_Instructions to follow_
Reproduce the data exactly and drop any pictures it holds.

_Records for processing_
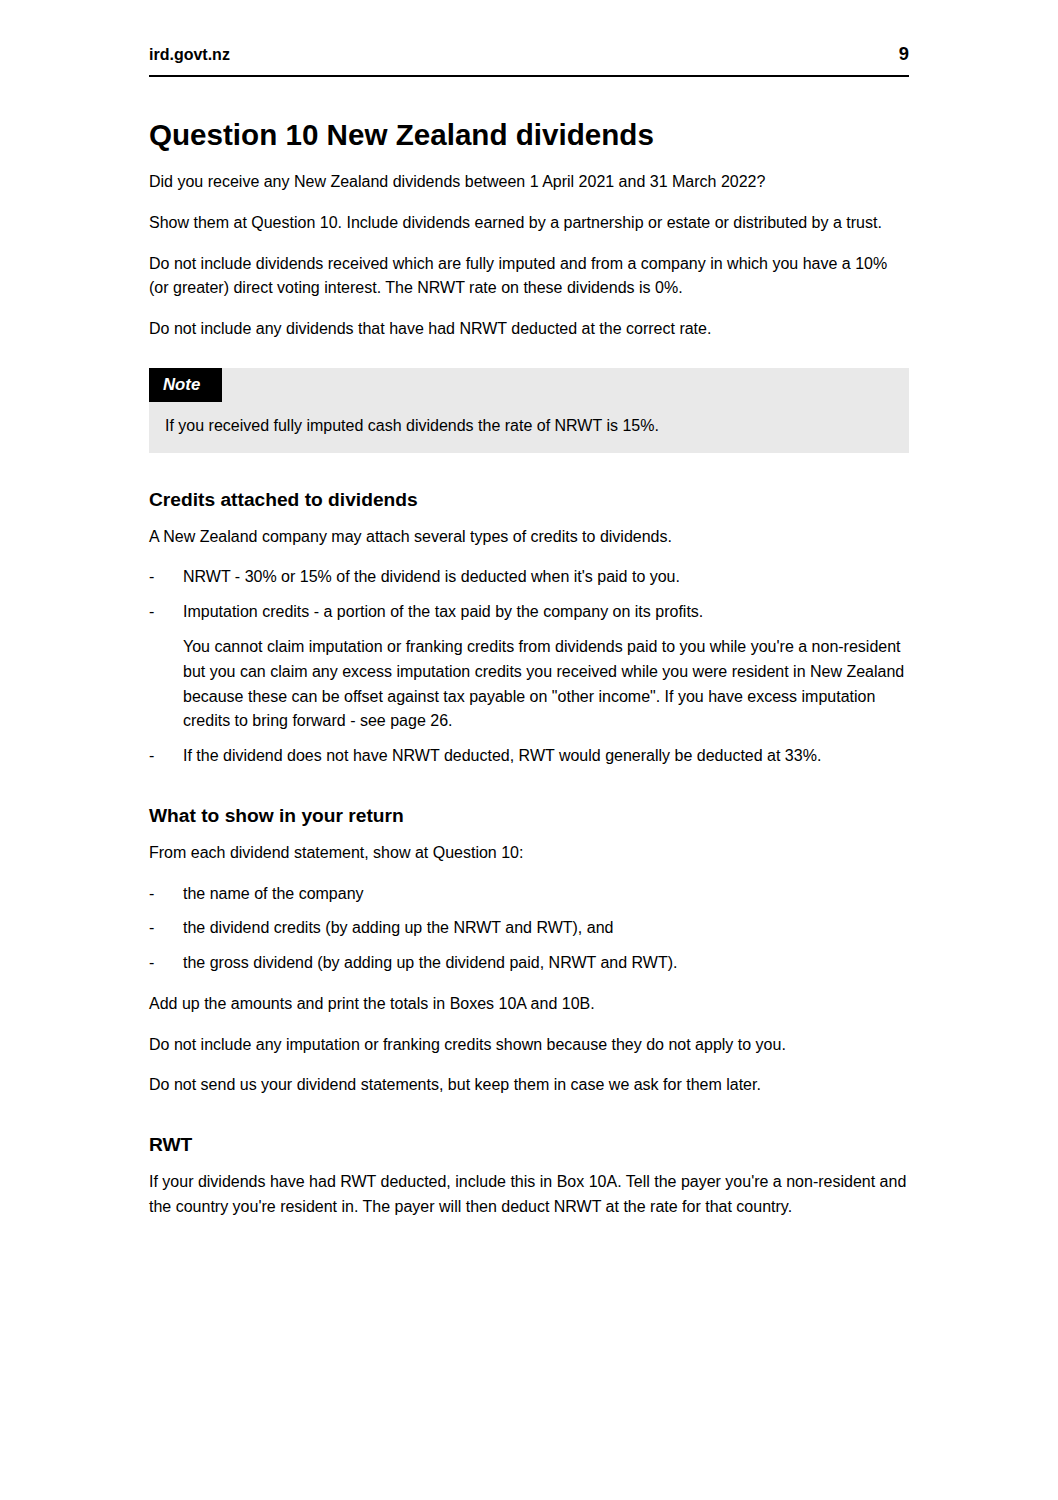ird.govt.nz 9
Question 10 New Zealand dividends
Did you receive any New Zealand dividends between 1 April 2021 and 31 March 2022?
Show them at Question 10. Include dividends earned by a partnership or estate or distributed by a trust.
Do not include dividends received which are fully imputed and from a company in which you have a 10% (or greater) direct voting interest. The NRWT rate on these dividends is 0%.
Do not include any dividends that have had NRWT deducted at the correct rate.
Note
If you received fully imputed cash dividends the rate of NRWT is 15%.
Credits attached to dividends
A New Zealand company may attach several types of credits to dividends.
NRWT - 30% or 15% of the dividend is deducted when it's paid to you.
Imputation credits - a portion of the tax paid by the company on its profits.
You cannot claim imputation or franking credits from dividends paid to you while you're a non-resident but you can claim any excess imputation credits you received while you were resident in New Zealand because these can be offset against tax payable on "other income". If you have excess imputation credits to bring forward - see page 26.
If the dividend does not have NRWT deducted, RWT would generally be deducted at 33%.
What to show in your return
From each dividend statement, show at Question 10:
the name of the company
the dividend credits (by adding up the NRWT and RWT), and
the gross dividend (by adding up the dividend paid, NRWT and RWT).
Add up the amounts and print the totals in Boxes 10A and 10B.
Do not include any imputation or franking credits shown because they do not apply to you.
Do not send us your dividend statements, but keep them in case we ask for them later.
RWT
If your dividends have had RWT deducted, include this in Box 10A. Tell the payer you're a non-resident and the country you're resident in. The payer will then deduct NRWT at the rate for that country.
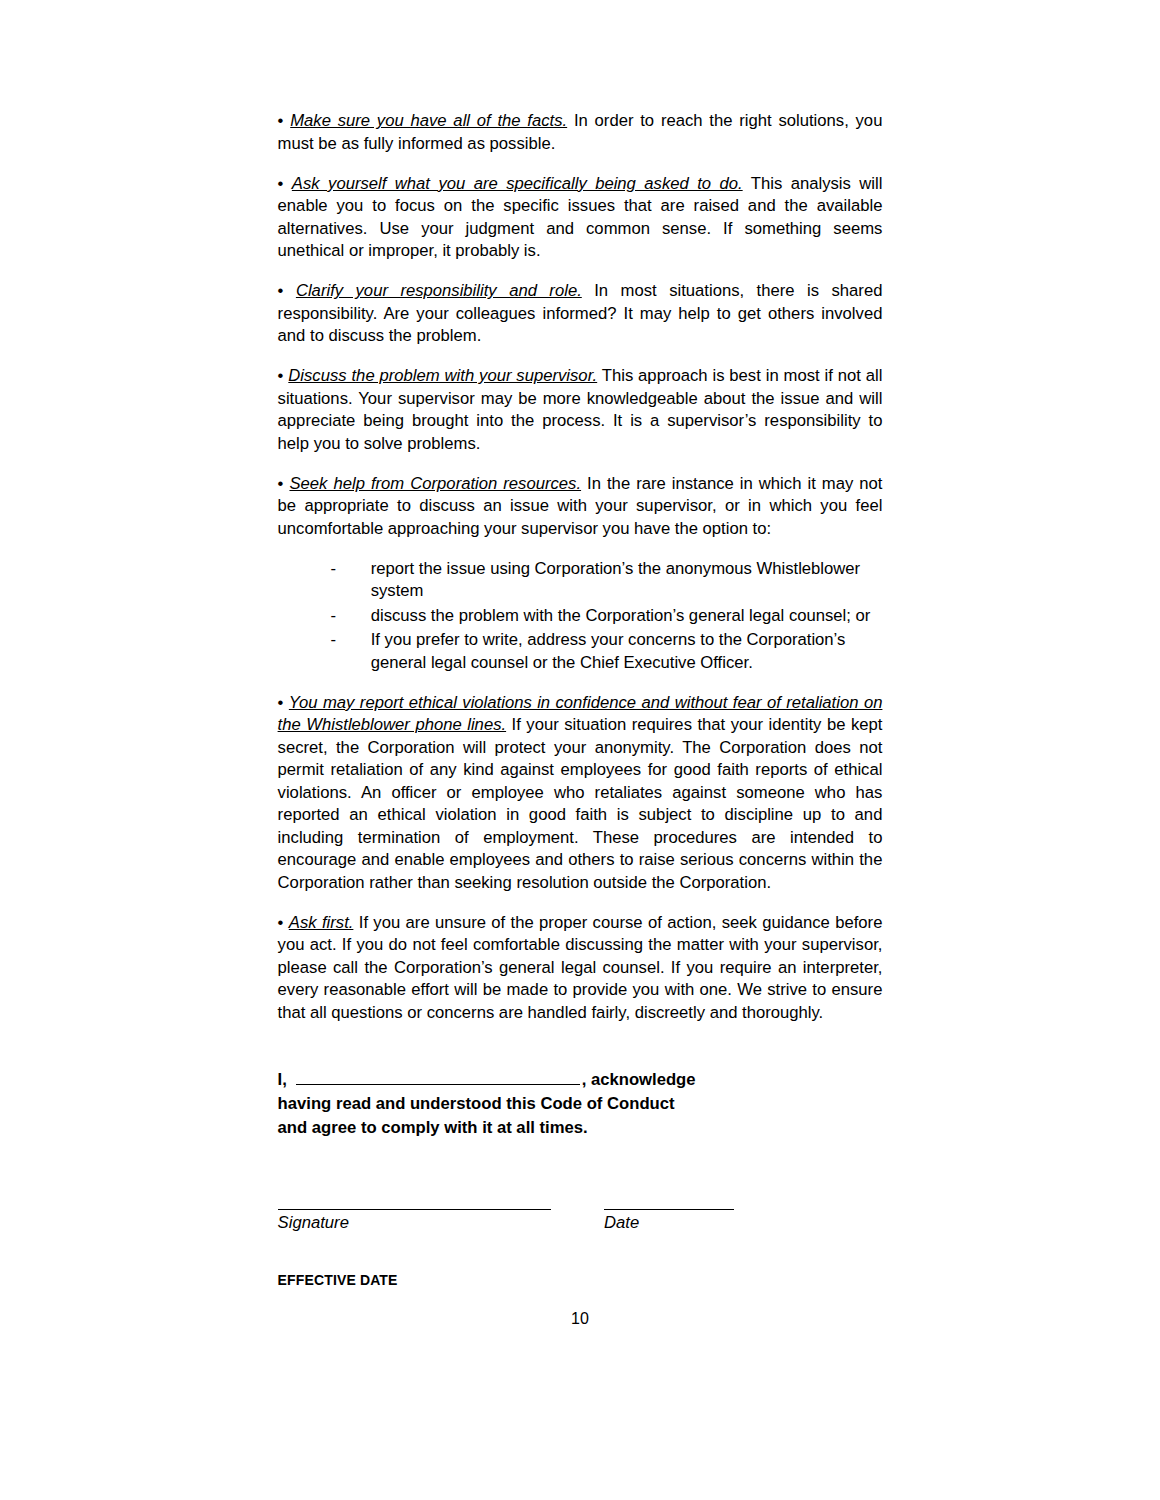• Make sure you have all of the facts. In order to reach the right solutions, you must be as fully informed as possible.
• Ask yourself what you are specifically being asked to do. This analysis will enable you to focus on the specific issues that are raised and the available alternatives. Use your judgment and common sense. If something seems unethical or improper, it probably is.
• Clarify your responsibility and role. In most situations, there is shared responsibility. Are your colleagues informed? It may help to get others involved and to discuss the problem.
• Discuss the problem with your supervisor. This approach is best in most if not all situations. Your supervisor may be more knowledgeable about the issue and will appreciate being brought into the process. It is a supervisor’s responsibility to help you to solve problems.
• Seek help from Corporation resources. In the rare instance in which it may not be appropriate to discuss an issue with your supervisor, or in which you feel uncomfortable approaching your supervisor you have the option to:
report the issue using Corporation’s the anonymous Whistleblower system
discuss the problem with the Corporation’s general legal counsel; or
If you prefer to write, address your concerns to the Corporation’s general legal counsel or the Chief Executive Officer.
• You may report ethical violations in confidence and without fear of retaliation on the Whistleblower phone lines. If your situation requires that your identity be kept secret, the Corporation will protect your anonymity. The Corporation does not permit retaliation of any kind against employees for good faith reports of ethical violations. An officer or employee who retaliates against someone who has reported an ethical violation in good faith is subject to discipline up to and including termination of employment. These procedures are intended to encourage and enable employees and others to raise serious concerns within the Corporation rather than seeking resolution outside the Corporation.
• Ask first. If you are unsure of the proper course of action, seek guidance before you act. If you do not feel comfortable discussing the matter with your supervisor, please call the Corporation’s general legal counsel. If you require an interpreter, every reasonable effort will be made to provide you with one. We strive to ensure that all questions or concerns are handled fairly, discreetly and thoroughly.
I, , acknowledge
having read and understood this Code of Conduct
and agree to comply with it at all times.
Signature
Date
EFFECTIVE DATE
10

_Solution to the problem_
ird.govt.nz 9
Question 10 New Zealand dividends
Did you receive any New Zealand dividends between 1 April 2021 and 31 March 2022?
Show them at Question 10. Include dividends earned by a partnership or estate or distributed by a trust.
Do not include dividends received which are fully imputed and from a company in which you have a 10% (or greater) direct voting interest. The NRWT rate on these dividends is 0%.
Do not include any dividends that have had NRWT deducted at the correct rate.
Note
If you received fully imputed cash dividends the rate of NRWT is 15%.
Credits attached to dividends
A New Zealand company may attach several types of credits to dividends.
NRWT - 30% or 15% of the dividend is deducted when it's paid to you.
Imputation credits - a portion of the tax paid by the company on its profits.
You cannot claim imputation or franking credits from dividends paid to you while you're a non-resident but you can claim any excess imputation credits you received while you were resident in New Zealand because these can be offset against tax payable on "other income". If you have excess imputation credits to bring forward - see page 26.
If the dividend does not have NRWT deducted, RWT would generally be deducted at 33%.
What to show in your return
From each dividend statement, show at Question 10:
the name of the company
the dividend credits (by adding up the NRWT and RWT), and
the gross dividend (by adding up the dividend paid, NRWT and RWT).
Add up the amounts and print the totals in Boxes 10A and 10B.
Do not include any imputation or franking credits shown because they do not apply to you.
Do not send us your dividend statements, but keep them in case we ask for them later.
RWT
If your dividends have had RWT deducted, include this in Box 10A. Tell the payer you're a non-resident and the country you're resident in. The payer will then deduct NRWT at the rate for that country.
• Make sure you have all of the facts. In order to reach the right solutions, you must be as fully informed as possible.
• Ask yourself what you are specifically being asked to do. This analysis will enable you to focus on the specific issues that are raised and the available alternatives. Use your judgment and common sense. If something seems unethical or improper, it probably is.
• Clarify your responsibility and role. In most situations, there is shared responsibility. Are your colleagues informed? It may help to get others involved and to discuss the problem.
• Discuss the problem with your supervisor. This approach is best in most if not all situations. Your supervisor may be more knowledgeable about the issue and will appreciate being brought into the process. It is a supervisor’s responsibility to help you to solve problems.
• Seek help from Corporation resources. In the rare instance in which it may not be appropriate to discuss an issue with your supervisor, or in which you feel uncomfortable approaching your supervisor you have the option to:
report the issue using Corporation’s the anonymous Whistleblower system
discuss the problem with the Corporation’s general legal counsel; or
If you prefer to write, address your concerns to the Corporation’s general legal counsel or the Chief Executive Officer.
• You may report ethical violations in confidence and without fear of retaliation on the Whistleblower phone lines. If your situation requires that your identity be kept secret, the Corporation will protect your anonymity. The Corporation does not permit retaliation of any kind against employees for good faith reports of ethical violations. An officer or employee who retaliates against someone who has reported an ethical violation in good faith is subject to discipline up to and including termination of employment. These procedures are intended to encourage and enable employees and others to raise serious concerns within the Corporation rather than seeking resolution outside the Corporation.
• Ask first. If you are unsure of the proper course of action, seek guidance before you act. If you do not feel comfortable discussing the matter with your supervisor, please call the Corporation’s general legal counsel. If you require an interpreter, every reasonable effort will be made to provide you with one. We strive to ensure that all questions or concerns are handled fairly, discreetly and thoroughly.
I, , acknowledge
having read and understood this Code of Conduct
and agree to comply with it at all times.
Signature
Date
EFFECTIVE DATE
10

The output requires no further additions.